Were you inspecting the busy scene below,
wondering what could keep a cook so occupied with
crumbing and frying she doesn’t notice your entry
into her realm?

Or was it an act of desperation by an unloved heart?
A show of bravado? An attempt to prove your supreme spirit
that sent you plummeting into the volcano of hot steam and
bubbling oil.

Perhaps a splatter of hot oil, a gust of warm air made you
lose your grip and plummet into the crumbed, crisping meat
being prepared for Sabbath supper.

A gasp of dismay. Swift reaction. But attempts at rescue
are futile as you are lost in the bubbles and blackened residue,
a seared soul that has no hope, a daring devil that lost his
safety rope.

To whom does this unexpected morsel now get served?
What piquant flavour have you added to the meal on this
singular occasion? No one knows - not even the cook,
oh deep-fried spider.

 

 

Oh reckless spider, what was your plan when you dropped from
the extractor fan? Like Robbie Bruce did you wear a kilt
as you dangled from the tenuous silk

viewing the scene. Were you wondering what
Was cooking in the bubbling pot with pieces of meat that sizzled and spat
And thinking ‘What strange stuff is that?’

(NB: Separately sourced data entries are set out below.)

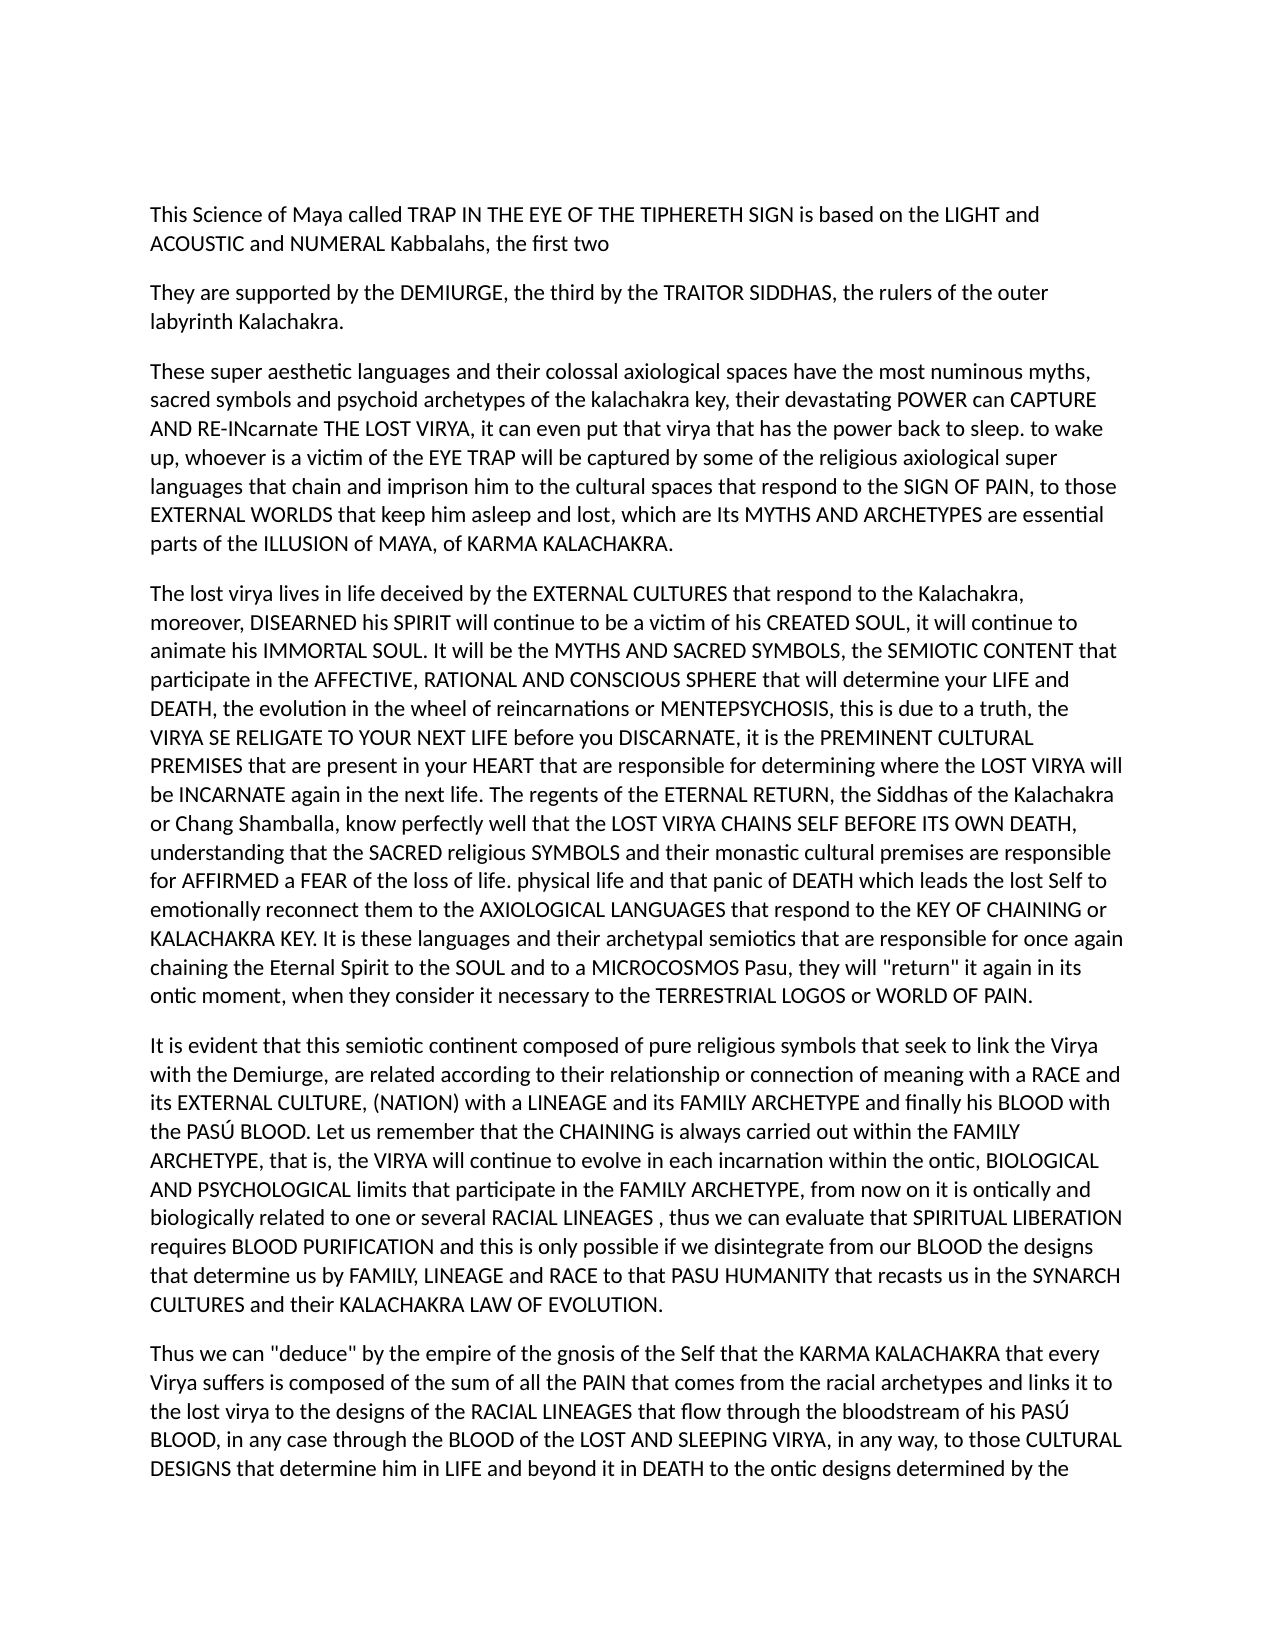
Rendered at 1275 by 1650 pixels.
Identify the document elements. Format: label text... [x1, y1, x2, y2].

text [150, 1339, 1125, 1482]
text They are supported by the DEMIURGE, the third by the TRAITOR SIDDHAS, the rulers of the outer labyrinth Kalachakra. [150, 278, 1125, 335]
text These super aesthetic languages ​​and their colossal axiological spaces have the most numinous myths, sacred symbols and psychoid archetypes of the kalachakra key, their devastating POWER can CAPTURE AND RE-INcarnate THE LOST VIRYA, it can even put that virya that has the power back to sleep. to wake up, whoever is a victim of the EYE TRAP will be captured by some of the religious axiological super languages ​​that chain and imprison him to the cultural spaces that respond to the SIGN OF PAIN, to those EXTERNAL WORLDS that keep him asleep and lost, which are Its MYTHS AND ARCHETYPES are essential parts of the ILLUSION of MAYA, of KARMA KALACHAKRA. [150, 356, 1125, 557]
text It is evident that this semiotic continent composed of pure religious symbols that seek to link the Virya with the Demiurge, are related according to their relationship or connection of meaning with a RACE and its EXTERNAL CULTURE, (NATION) with a LINEAGE and its FAMILY ARCHETYPE and finally his BLOOD with the PASÚ BLOOD. Let us remember that the CHAINING is always carried out within the FAMILY ARCHETYPE, that is, the VIRYA will continue to evolve in each incarnation within the ontic, BIOLOGICAL AND PSYCHOLOGICAL limits that participate in the FAMILY ARCHETYPE, from now on it is ontically and biologically related to one or several RACIAL LINEAGES , thus we can evaluate that SPIRITUAL LIBERATION requires BLOOD PURIFICATION and this is only possible if we disintegrate from our BLOOD the designs that determine us by FAMILY, LINEAGE and RACE to that PASU HUMANITY that recasts us in the SYNARCH CULTURES and their KALACHAKRA LAW OF EVOLUTION. [150, 1030, 1125, 1318]
text This Science of Maya called TRAP IN THE EYE OF THE TIPHERETH SIGN is based on the LIGHT and ACOUSTIC and NUMERAL Kabbalahs, the first two [150, 199, 1125, 257]
text The lost virya lives in life deceived by the EXTERNAL CULTURES that respond to the Kalachakra, moreover, DISEARNED his SPIRIT will continue to be a victim of his CREATED SOUL, it will continue to animate his IMMORTAL SOUL. It will be the MYTHS AND SACRED SYMBOLS, the SEMIOTIC CONTENT that participate in the AFFECTIVE, RATIONAL AND CONSCIOUS SPHERE that will determine your LIFE and DEATH, the evolution in the wheel of reincarnations or MENTEPSYCHOSIS, this is due to a truth, the VIRYA SE RELIGATE TO YOUR NEXT LIFE before you DISCARNATE, it is the PREMINENT CULTURAL PREMISES that are present in your HEART that are responsible for determining where the LOST VIRYA will be INCARNATE again in the next life. The regents of the ETERNAL RETURN, the Siddhas of the Kalachakra or Chang Shamballa, know perfectly well that the LOST VIRYA CHAINS SELF BEFORE ITS OWN DEATH, understanding that the SACRED religious SYMBOLS and their monastic cultural premises are responsible for AFFIRMED a FEAR of the loss of life. physical life and that panic of DEATH which leads the lost Self to emotionally reconnect them to the AXIOLOGICAL LANGUAGES that respond to the KEY OF CHAINING or KALACHAKRA KEY. It is these languages ​​and their archetypal semiotics that are responsible for once again chaining the Eternal Spirit to the SOUL and to a MICROCOSMOS Pasu, they will "return" it again in its ontic moment, when they consider it necessary to the TERRESTRIAL LOGOS or WORLD OF PAIN. [150, 578, 1125, 1009]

Did a splatter of oil, a gust of steam then rise up and
disturb the scene, make you lose your grip and tumble
into the pot – or did you fumble?

A dismayed gasp, a swift reaction. Attempts at rescue bring
no satisfaction. Your cries for help are very few as you’re lost
in the blackened residue.

To whom does this morsel now get served? Our troubled cook feels
quite absurd and hopes your presence just adds flavour
for the family to savour.

Not a word of caution does she utter as she serves the
Sunday supper, the schnitzel she prepared with care, and yet
she knows the spider’s there

somewhere on somebody’s plate. A comment ‘s made ‘This
food is great. The best you’ve made in a quite a while.’
I wonder why she doesn’t smile?
Oh silly spider, what a pity you didn’t sit all
snug in your web. Now you’re spider schnitzel!